Updated

A Washington-area firm issued a statement Sunday confirming that one of its subcontractors is behind bars in Cuba, an arrest that may have resulted from possibly distributing electronics to activist Cubans to communicate with one another on the isolated island nation.

Jim Boomgard, president and CEO of Development Alternatives, Inc., said his company is working closely with the State Department to try and retrieve the detained individual, who was not named or described in any way beyond being a subcontractor.

"Our prime concern is for the safety, well-being, and quick return to the United States of the detained individual. We have been working closely with the State Department to ensure that the detainee's safety and well-being is given top priority," Boomgard said in a written statement.

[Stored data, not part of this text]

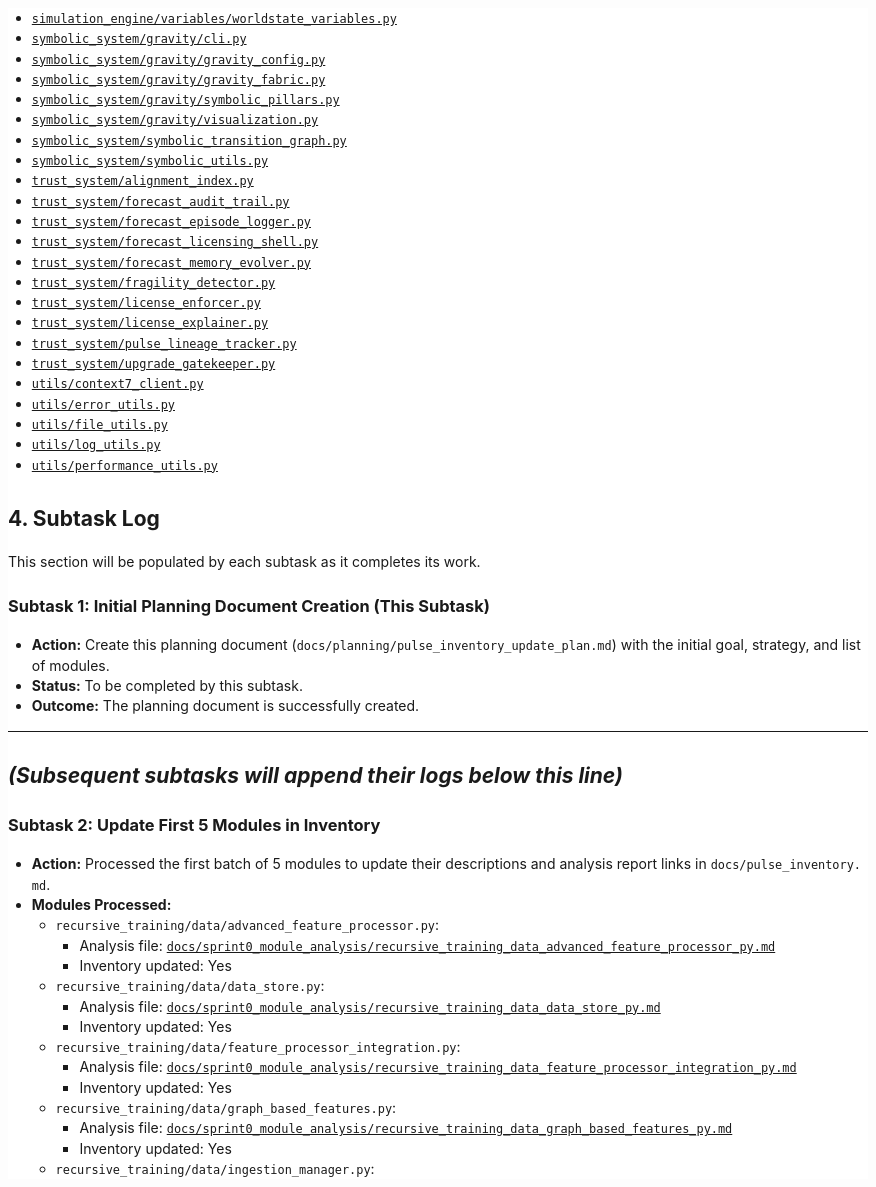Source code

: *   [`simulation_engine/variables/worldstate_variables.py`](simulation_engine/variables/worldstate_variables.py)
*   [`symbolic_system/gravity/cli.py`](symbolic_system/gravity/cli.py)
*   [`symbolic_system/gravity/gravity_config.py`](symbolic_system/gravity/gravity_config.py)
*   [`symbolic_system/gravity/gravity_fabric.py`](symbolic_system/gravity/gravity_fabric.py)
*   [`symbolic_system/gravity/symbolic_pillars.py`](symbolic_system/gravity/symbolic_pillars.py)
*   [`symbolic_system/gravity/visualization.py`](symbolic_system/gravity/visualization.py)
*   [`symbolic_system/symbolic_transition_graph.py`](symbolic_system/symbolic_transition_graph.py)
*   [`symbolic_system/symbolic_utils.py`](symbolic_system/symbolic_utils.py)
*   [`trust_system/alignment_index.py`](trust_system/alignment_index.py)
*   [`trust_system/forecast_audit_trail.py`](trust_system/forecast_audit_trail.py)
*   [`trust_system/forecast_episode_logger.py`](trust_system/forecast_episode_logger.py)
*   [`trust_system/forecast_licensing_shell.py`](trust_system/forecast_licensing_shell.py)
*   [`trust_system/forecast_memory_evolver.py`](trust_system/forecast_memory_evolver.py)
*   [`trust_system/fragility_detector.py`](trust_system/fragility_detector.py)
*   [`trust_system/license_enforcer.py`](trust_system/license_enforcer.py)
*   [`trust_system/license_explainer.py`](trust_system/license_explainer.py)
*   [`trust_system/pulse_lineage_tracker.py`](trust_system/pulse_lineage_tracker.py)
*   [`trust_system/upgrade_gatekeeper.py`](trust_system/upgrade_gatekeeper.py)
*   [`utils/context7_client.py`](utils/context7_client.py)
*   [`utils/error_utils.py`](utils/error_utils.py)
*   [`utils/file_utils.py`](utils/file_utils.py)
*   [`utils/log_utils.py`](utils/log_utils.py)
*   [`utils/performance_utils.py`](utils/performance_utils.py)

## 4. Subtask Log
This section will be populated by each subtask as it completes its work.

### Subtask 1: Initial Planning Document Creation (This Subtask)
*   **Action:** Create this planning document (`docs/planning/pulse_inventory_update_plan.md`) with the initial goal, strategy, and list of modules.
*   **Status:** To be completed by this subtask.
*   **Outcome:** The planning document is successfully created.

---
*(Subsequent subtasks will append their logs below this line)*
---
### Subtask 2: Update First 5 Modules in Inventory

*   **Action:** Processed the first batch of 5 modules to update their descriptions and analysis report links in `docs/pulse_inventory.md`.
*   **Modules Processed:**
    *   `recursive_training/data/advanced_feature_processor.py`:
        *   Analysis file: [`docs/sprint0_module_analysis/recursive_training_data_advanced_feature_processor_py.md`](docs/sprint0_module_analysis/recursive_training_data_advanced_feature_processor_py.md)
        *   Inventory updated: Yes
    *   `recursive_training/data/data_store.py`:
        *   Analysis file: [`docs/sprint0_module_analysis/recursive_training_data_data_store_py.md`](docs/sprint0_module_analysis/recursive_training_data_data_store_py.md)
        *   Inventory updated: Yes
    *   `recursive_training/data/feature_processor_integration.py`:
        *   Analysis file: [`docs/sprint0_module_analysis/recursive_training_data_feature_processor_integration_py.md`](docs/sprint0_module_analysis/recursive_training_data_feature_processor_integration_py.md)
        *   Inventory updated: Yes
    *   `recursive_training/data/graph_based_features.py`:
        *   Analysis file: [`docs/sprint0_module_analysis/recursive_training_data_graph_based_features_py.md`](docs/sprint0_module_analysis/recursive_training_data_graph_based_features_py.md)
        *   Inventory updated: Yes
    *   `recursive_training/data/ingestion_manager.py`:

"The detained individual was an employee of a program subcontractor, which was implementing a competitively issued subcontract to assist Cuban civil society organizations," he added.

DAI has been working for the U.S. government since 2008 to promote democracy in Cuba through a U.S. Agency for International Development Program run out of the State Department.

Boomgard described the work as involving "support for the peaceful activities of a broad range of nonviolent organizations" and helping "the U.S. government implement activities in support of the rule of law and human rights, political competition and consensus building, and to strengthen civil society in support of just and democratic governance in Cuba."

Those are just the type of activities the Cuban government has spent decades fighting.

The contract worker reportedly was handing out cell phones and laptops to activists, which are legal to own in the country, however, usually prohibitively expensive.

What may have gotten the person into trouble was entering Cuba on a tourist visa. However, under Cuban law, people can be arrested for just about anything, including one law that says being "dangerous" is cause for arrest.

As of late Saturday, U.S. officials still hadn't been allowed to see the detained individual.

"We were informed by the Cuban government that an American citizen was detained Dec. 5. The U.S. Interests Section in Havana has requested consular access to meet with the American citizen as soon as possible," the State Department told Fox News.

The State Department would not give out the name of the contractor because the person hadn't signed a privacy waiver.

The arrest comes at a time when the United States had been trying to warm up relations with Cuban President Raul Castro. President Obama had lifted some bans on travel and sending money to Cuban relatives. Congress is considering bills that would lift the travel ban for Americans to visit that country.

Fox News' Caroline Shively contributed to this report.